You can try forcing the appropriate alignment. Like change 'np.float16' to 'np.float32' in your affine_group_norm() and test_group_norm().
@lix19937 Here's a repro shows that even setting np.float32 for dummy_w, dummy_b, scale, bias, it still error with Error Code 1: Cuda Runtime (misaligned address).
import tensorrt as trt
import numpy as np
import operator
from functools import reduce
def affine_group_norm(network, x, num_groups, scale, bias, epsilon):
ranks = len(x.shape)
_shape = [1] * ranks
_shape[1] = num_groups
dummy_w = network.add_constant(_shape, np.ones(_shape, dtype=np.float32)).get_output(0)
dummy_b = network.add_constant(_shape, np.zeros(_shape, dtype=np.float32)).get_output(0)
axesMask = reduce(operator.or_, (1 << i for i in range(2, ranks)))
norm_layer = network.add_normalization(x, dummy_w, dummy_b, axesMask=axesMask)
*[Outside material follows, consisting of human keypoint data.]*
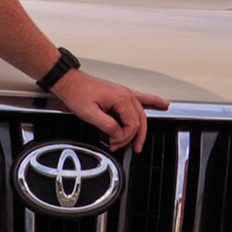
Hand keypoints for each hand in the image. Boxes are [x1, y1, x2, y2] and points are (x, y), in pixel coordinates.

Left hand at [52, 69, 167, 152]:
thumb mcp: (89, 114)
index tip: (114, 142)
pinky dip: (153, 102)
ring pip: (141, 113)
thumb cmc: (77, 93)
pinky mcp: (120, 94)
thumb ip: (107, 125)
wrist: (69, 82)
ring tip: (140, 141)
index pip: (132, 124)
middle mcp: (125, 94)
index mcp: (120, 98)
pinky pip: (142, 99)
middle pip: (139, 120)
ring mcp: (124, 93)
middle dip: (133, 137)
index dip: (125, 137)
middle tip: (129, 148)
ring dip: (140, 129)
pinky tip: (162, 104)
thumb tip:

norm_layer.num_groups = num_groups
norm_layer.epsilon = epsilon
output = norm_layer.get_output(0)
power = np.ones_like(scale)
scale_layer = network.add_scale(output,
trt.ScaleMode.CHANNEL,
shift=trt.Weights(bias),
scale=trt.Weights(scale),
power=trt.Weights(power))
scale_layer.channel_axis = 1
output = scale_layer.get_output(0)
return output
def test_group_norm(num_groups, fp16):
builder = trt.Builder(trt.Logger())
config = builder.create_builder_config()
if fp16:
config.flags |= 1 << int(trt.BuilderFlag.FP16)
config.flags |= 1 << int(trt.BuilderFlag.PREFER_PRECISION_CONSTRAINTS)
shape = (2, 320, 64, 64)
network = builder.create_network(0)
x = network.add_input('x', trt.float16, shape)
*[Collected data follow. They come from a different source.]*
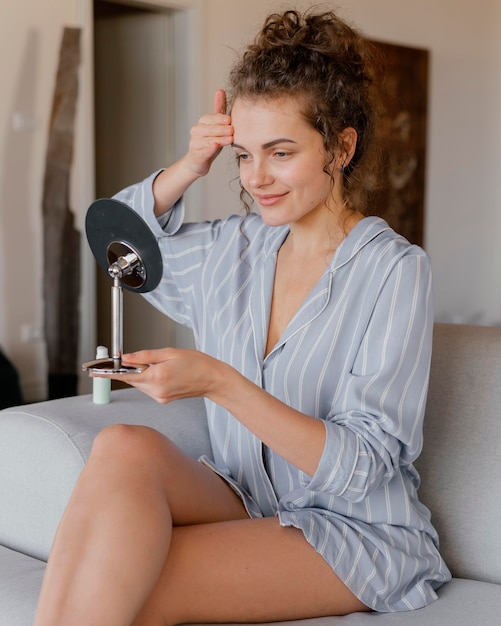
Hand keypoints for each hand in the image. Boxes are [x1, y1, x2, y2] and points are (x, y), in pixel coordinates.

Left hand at [94, 347, 222, 404]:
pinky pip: (148, 388)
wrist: (212, 380)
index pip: (126, 375)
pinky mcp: (163, 400)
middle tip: (128, 358)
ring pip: (139, 384)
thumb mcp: (169, 352)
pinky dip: (149, 379)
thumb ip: (145, 355)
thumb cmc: (196, 363)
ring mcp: (159, 397)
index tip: (95, 372)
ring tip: (159, 364)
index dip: (109, 373)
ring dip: (141, 374)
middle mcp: (156, 390)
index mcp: (157, 377)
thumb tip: (126, 358)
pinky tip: (162, 372)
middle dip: (129, 369)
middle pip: (131, 380)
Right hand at [184, 89, 233, 176]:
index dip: (220, 119)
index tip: (229, 119)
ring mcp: (195, 143)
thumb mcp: (215, 125)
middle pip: (210, 128)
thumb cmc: (210, 142)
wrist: (198, 162)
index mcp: (202, 122)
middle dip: (222, 129)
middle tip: (232, 129)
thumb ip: (218, 110)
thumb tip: (220, 90)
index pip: (211, 118)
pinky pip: (204, 151)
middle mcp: (197, 131)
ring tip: (230, 139)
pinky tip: (216, 146)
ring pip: (209, 139)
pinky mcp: (197, 154)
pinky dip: (210, 148)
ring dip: (220, 139)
scale = np.random.randn(shape[1]).astype(np.float32)
bias = np.random.randn(shape[1]).astype(np.float32)
y = affine_group_norm(network, x, num_groups, scale, bias, 1e-5)
network.mark_output(y)
engine = builder.build_serialized_network(network, config)
assert engine is not None
print("pass")
test_group_norm(32, fp16=False)
test_group_norm(10, fp16=False)
test_group_norm(32, fp16=True)
test_group_norm(10, fp16=True) # fails
Can you use torch api to export an onnx of affine_group_norm, then use trtexec convert ? @haijieg
Can you use torch api to export an onnx of
affine_group_norm, then use trtexec convert ? @haijieg
@lix19937 No, I want to directly control how network is built using TRT network/builder API instead of going through ONNX. This is the minimal repro without torch/onnx that shows unexpected behavior of TRT public API surface. I should not need to use onnx/torch to build a network correctly without crashing with Cuda Misalign Error.
Using TRT 10.8 I'm unable to repro the issue, all test cases pass.
@haijieg can you confirm that 10.8 works for you?
Closing due to inactive. Please feel free to reopen!